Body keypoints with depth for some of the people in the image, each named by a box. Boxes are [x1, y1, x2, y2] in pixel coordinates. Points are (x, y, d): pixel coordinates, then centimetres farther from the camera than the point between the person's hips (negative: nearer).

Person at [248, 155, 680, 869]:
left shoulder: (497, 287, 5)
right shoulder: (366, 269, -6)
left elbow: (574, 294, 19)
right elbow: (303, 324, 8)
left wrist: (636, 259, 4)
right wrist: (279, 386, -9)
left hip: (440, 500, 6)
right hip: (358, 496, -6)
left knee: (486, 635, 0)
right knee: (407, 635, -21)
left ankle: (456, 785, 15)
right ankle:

## What the task asks:
Rewrite all of the data above, putting "lens" wherever "camera" appears and leaving everything else as it is.

## Exercise answer:
Body keypoints with depth for some of the people in the image, each named by a box. Boxes are [x1, y1, x2, y2] in pixel coordinates. Points are (x, y, d): pixel coordinates, then centimetres farther from the lens than the point between the person's hips (negative: nearer).

Person at [248, 155, 680, 869]:
left shoulder: (497, 287, 5)
right shoulder: (366, 269, -6)
left elbow: (574, 294, 19)
right elbow: (303, 324, 8)
left wrist: (636, 259, 4)
right wrist: (279, 386, -9)
left hip: (440, 500, 6)
right hip: (358, 496, -6)
left knee: (486, 635, 0)
right knee: (407, 635, -21)
left ankle: (456, 785, 15)
right ankle:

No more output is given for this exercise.